#### SHORT EXERCISE:
Recast the material below as a JSON list of strings with one string per line, omitting blank lines and leaving out the pictures.

** begin **

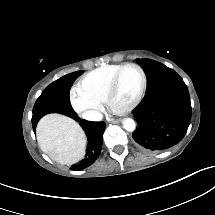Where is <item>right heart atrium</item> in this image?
Returning <instances> with one entry per match:
<instances>
[{"label":"right heart atrium","instance_id":"obj_1","mask_svg":"<svg viewBox=\"0 0 215 215\" xmlns=\"http://www.w3.org/2000/svg\"><path fill=\"white\" fill-rule=\"evenodd\" d=\"M70 108L87 120H95L100 116V105L88 95L77 92L71 95Z\"/></svg>","mask_w":215,"mask_h":215}]
</instances>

** end **

#### OUTPUT FOR THIS EXERCISE:
[
  "Where is <item>right heart atrium</item> in this image?",
  "Returning <instances> with one entry per match:",
  "<instances>",
  "[{\"label\":\"right heart atrium\",\"instance_id\":\"obj_1\",\"mask_svg\":\"<svg viewBox=\\\"0 0 215 215\\\" xmlns=\\\"http://www.w3.org/2000/svg\\\"><path fill=\\\"white\\\" fill-rule=\\\"evenodd\\\" d=\\\"M70 108L87 120H95L100 116V105L88 95L77 92L71 95Z\\\"/></svg>\",\"mask_w\":215,\"mask_h\":215}]",
  "</instances>"
]